The Canadian Government Invests $25 Million in Avalanche Safety
Regardless of your feelings about Canadian Prime Minister Justin Trudeau, he deserves a bit of credit for this: The Canadian federal government pledged a one-time endowment of $25 million to Avalanche Canada, a nonprofit organization dedicated to improving avalanche awareness and safety.

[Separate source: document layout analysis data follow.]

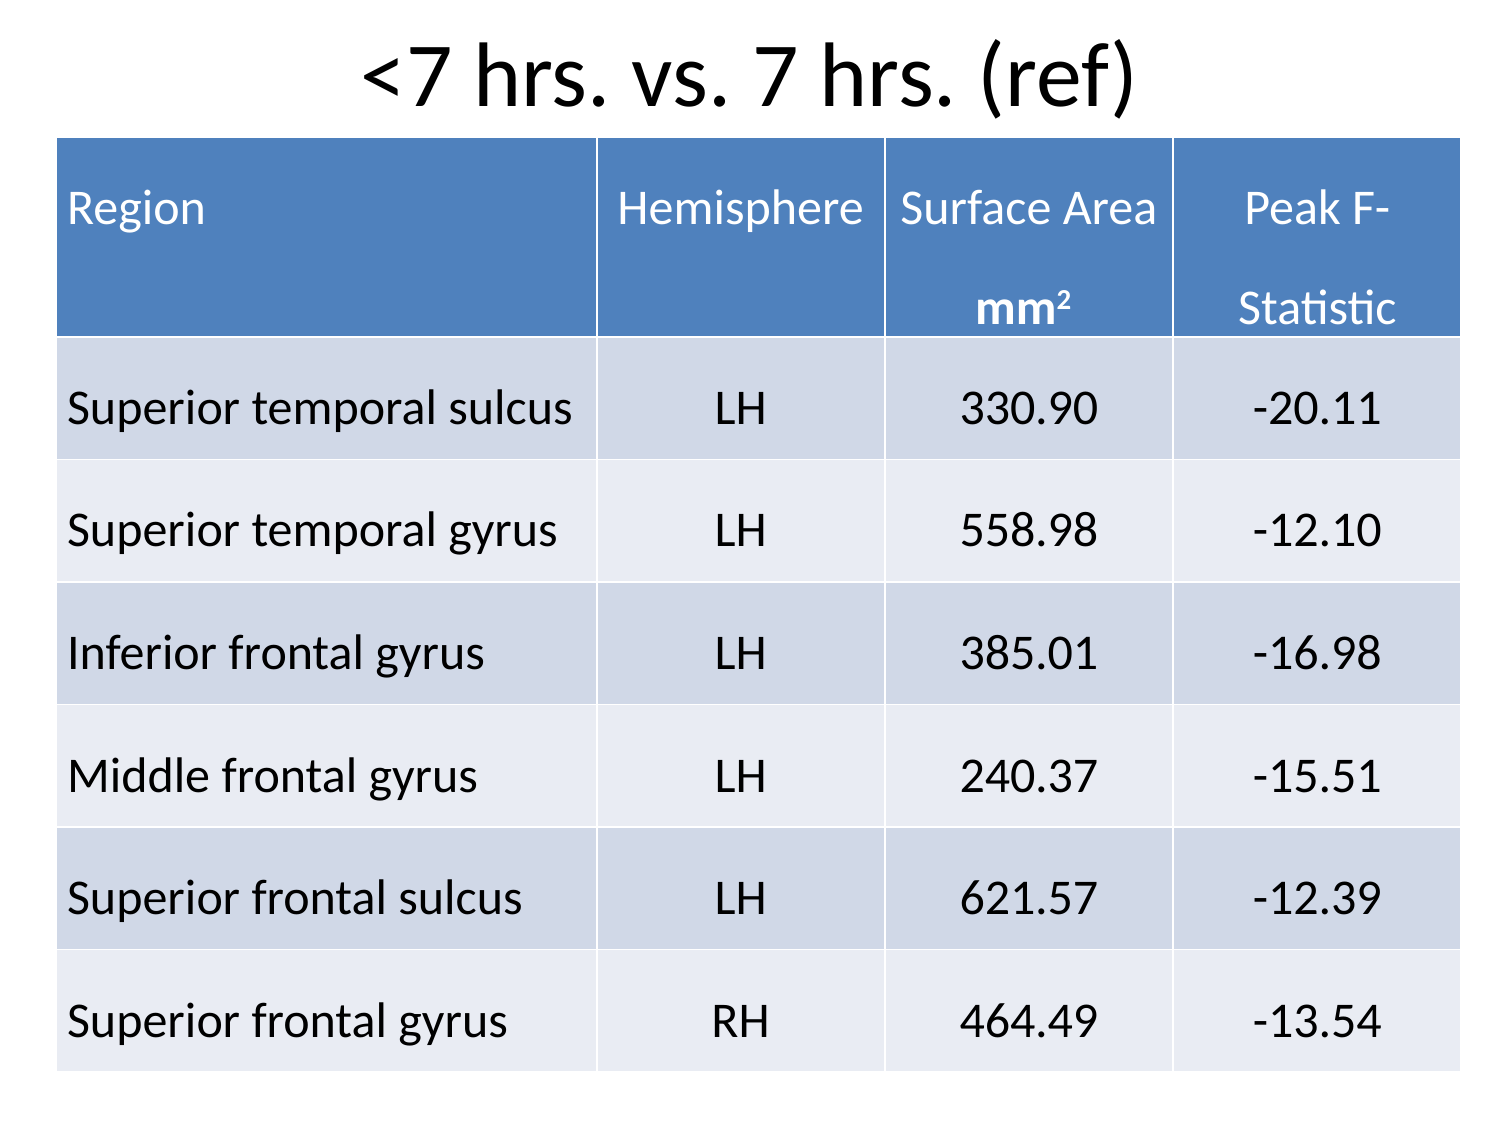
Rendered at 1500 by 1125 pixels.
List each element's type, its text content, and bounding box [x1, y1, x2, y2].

table_cell LH [598, 828, 884, 949]
table_cell 385.01 [886, 583, 1172, 704]
table_cell LH [598, 705, 884, 826]
table_cell 621.57 [886, 828, 1172, 949]
table_cell Superior frontal sulcus [57, 828, 596, 949]
table_cell Superior frontal gyrus [57, 950, 596, 1071]
table_header Peak F-Statistic [1174, 138, 1460, 336]
table_cell LH [598, 338, 884, 459]
table_cell Superior temporal gyrus [57, 460, 596, 581]
table_cell -15.51 [1174, 705, 1460, 826]
table_cell LH [598, 460, 884, 581]
table_cell 330.90 [886, 338, 1172, 459]
table_cell 240.37 [886, 705, 1172, 826]
table_cell -20.11 [1174, 338, 1460, 459]
table_cell 558.98 [886, 460, 1172, 581]
title <7 hrs. vs. 7 hrs. (ref) [75, 0, 1425, 136]
table_cell -13.54 [1174, 950, 1460, 1071]
table_cell RH [598, 950, 884, 1071]
table_cell -16.98 [1174, 583, 1460, 704]
table_header Hemisphere [598, 138, 884, 336]
table_cell LH [598, 583, 884, 704]
table_cell 464.49 [886, 950, 1172, 1071]
table_cell Superior temporal sulcus [57, 338, 596, 459]
table_cell -12.39 [1174, 828, 1460, 949]
table_cell Middle frontal gyrus [57, 705, 596, 826]
table_header Region [57, 138, 596, 336]
table_cell Inferior frontal gyrus [57, 583, 596, 704]
table_cell -12.10 [1174, 460, 1460, 581]
table_header Surface Area mm2 [886, 138, 1172, 336]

Avalanche safety is important to the prime minister: He lost his brother in an avalanche in 1998 while skiing in B.C.’s Kokanee Glacier Provincial Park.
The Revelstoke, B.C.-based nonprofit previously operated on a budget of $2 million a year, which, according to Mary Clayton with Avalanche Canada, was not enough to handle the increase in backcountry use. “We reached a tipping point, and we were at a point where we were going to have to cut services unless we could do something about our resources, so this is going to make a big difference,” Clayton said in an article by the CBC.
The money will go to underserved areas like Quebec, northern B.C., Newfoundland, and the Yukon. (B.C. and Alberta have appropriately received most of the resources in the past.)
Avalanche Canada was founded in 2004 in response to the deaths of 29 people in 2002-2003, seven of whom were high school students. Since its inception, avalanche fatalities have held steady at an average of 12 per year. The organization provides daily forecasts for an area that’s larger than the entire United Kingdom.
The U.S., by comparison, has 14 organizations that provide forecasting, most of which are part of the National Avalanche Center. The NAC receives a combination of government and private funding for a total of $5 million per year, and they cover an area of similar size to that of Avalanche Canada. Which leads us to wonder, will the U.S. will step up to the plate? We’re not holding our breath.